Un délice de chair et d’esprit qui nous conduit dans cet intense espace de création où se rencontrent les avant-gardes et les traditions. Tant Nadja que Béatrice inspirent Michel Cazenave comme elles inspirent tout questeur authentique.

Hommages, intuitions métaphysiques, propos poétiques, crudités se succèdent pour célébrer le féminin.
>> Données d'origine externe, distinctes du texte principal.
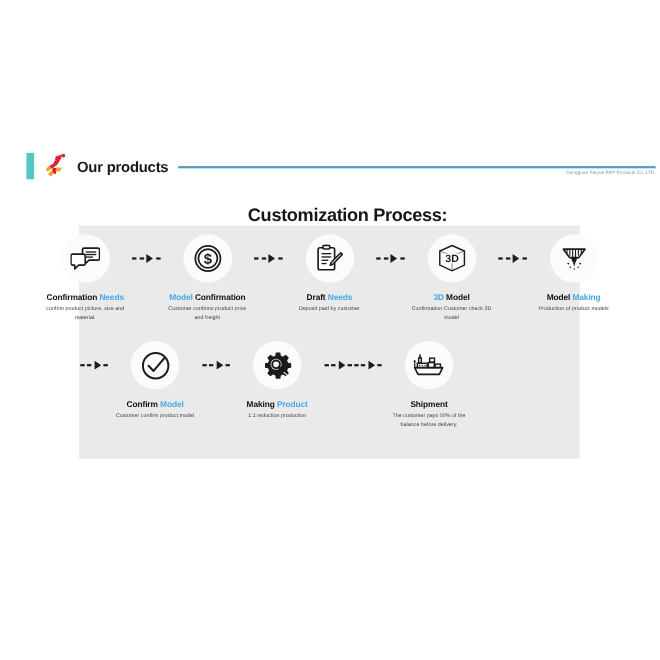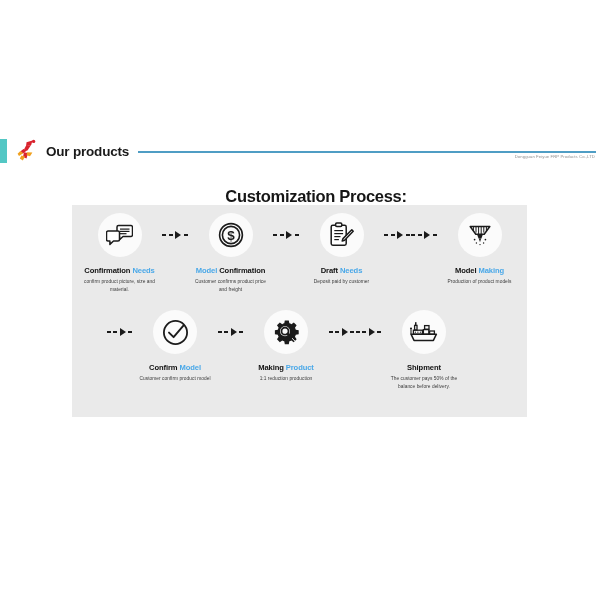"Our products" #header { padding-left: none -> 24px }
Dans ces pages, la chair est sacrée et le divin se fait chair, sein, cuisse ou vulve :
« Comme si, en fin de compte, selon le processus d’une ardente métonymie, toute une femme se donnait dans sa vulve entrouverte…
Mais n’est-ce pour rien, aussi, que le Roi ne trouvait sa légitimité véritable que dans l’acte charnel avec cette femme qui portait la déesse tout en elle – comme les rois d’Irlande, autrefois, copulaient avec Medb (la reine Maeve de Shakespeare, dont le nom signifiait au plus près : l’enivrante), qui devait leur assurer la souveraineté sur la terre – avec Medb, ou une fée, ou une femme de l’au-delà ?
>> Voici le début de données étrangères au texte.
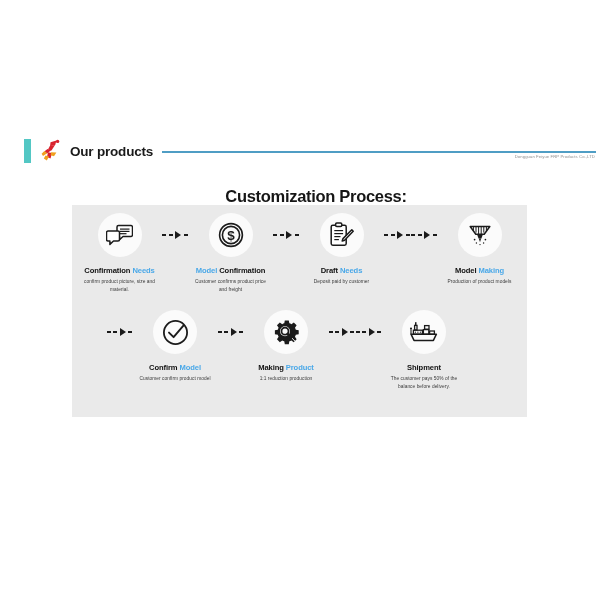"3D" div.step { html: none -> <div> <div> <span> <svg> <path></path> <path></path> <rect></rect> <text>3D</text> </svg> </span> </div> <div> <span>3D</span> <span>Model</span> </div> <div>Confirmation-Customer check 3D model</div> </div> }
Dans la jouissance extatique de la vulve incendiée, il y a ouverture sur ce Réel qui nous est d’habitude interdit et nous fonde pourtant au plus vrai de nous-mêmes ; il y a la vision de ces autres Royaumes d’où nous sommes issus, de ces matrices muettes d’où nous sommes engendrés.
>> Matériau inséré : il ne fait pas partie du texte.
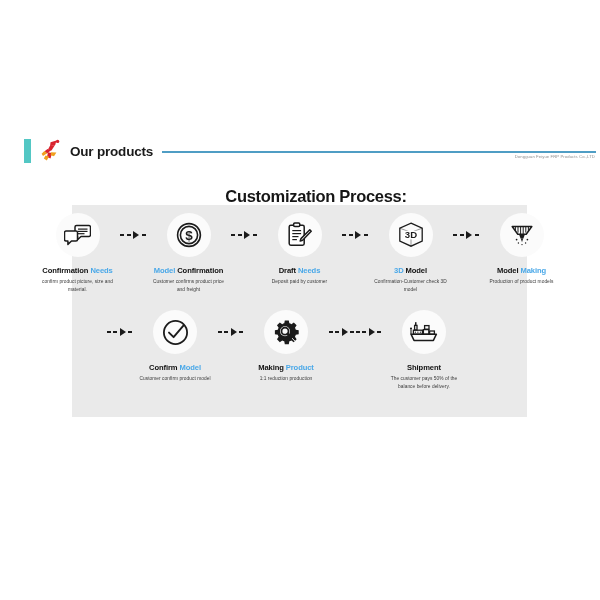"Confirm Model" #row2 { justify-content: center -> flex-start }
Mais, pour avoir cette vision, selon un scénario que connaissent tous les mythes, il faut abandonner la vision ordinaire, et de quelque manière, on doit bien s’aveugler pour devenir un voyant : il y a là une épreuve qui sert de pierre de touche à la vérité de l’amour. Et qui veut contempler le secret de la femme, s’il n’est pas un amant submergé de passion, s’il n’accède à la folie du Réel dévoilé, il en devient un aveugle selon les lois qui gouvernent la logique des symboles : « On prétend, dit le savant à propos de la culture arabo-musulmane, que la vue de l’intérieur du vagin doit être évitée parce qu’elle peut causer la cécité. Cette recommandation vient de la médecine et non de la jurisprudence. On raconte à ce sujet que Hacène ben Ishak, sultan de Damas, avait l’habitude d’examiner l’intérieur des vulves des femmes, et, quand on l’engageait à ne point le faire, il répondait : « Y-a-t-il un plaisir préférable à celui-là ? » Aussi ne tarda-t-il pas à devenir aveugle. »
Dans de telles conditions, on comprend facilement que faire l’amour avec une femme devient initiation, et que dans la vulve, le vagin est d’abord un barzakh, un lieu intermédiaire au monde métaphysique.
Aussi, ce n’est peut-être pas dans un geste de pudeur effarouchée, comme on a voulu s’en convaincre et qu’on a fini par le croire, qu’Aphrodite voile de sa main, dans la statuaire grecque, ses parties les plus intimes, mais pour protéger les humains d’une lumière ténébreuse qu’ils ne sont, si souvent, pas prêts à affronter :

« Ipsa Venus pubem, quoties velimena ponit,
Protegitur laeva semireducta manu :


Vénus elle-même, chaque fois qu’elle se défait de
[ses voiles,
Penchée en avant, couvre son sexe de la main
[gauche »
(Ovide) »

Michel Cazenave rappelle au lecteur qu’il n’y a pas de frontière entre l’extase sexuelle et l’extase mystique. L’une annonce l’autre, l’autre prolonge l’une. Le Septième Ciel est bien la demeure des dieux nous dit-il, la voie est indiquée mais ne peut s’y aventurer que celui et celle qui sont préparés pour cette folie du Réel. L’orgasme est toujours un abandon du monde, une « mort » plus réelle que symbolique, on s’en relève tel un égaré ou tel un dieu.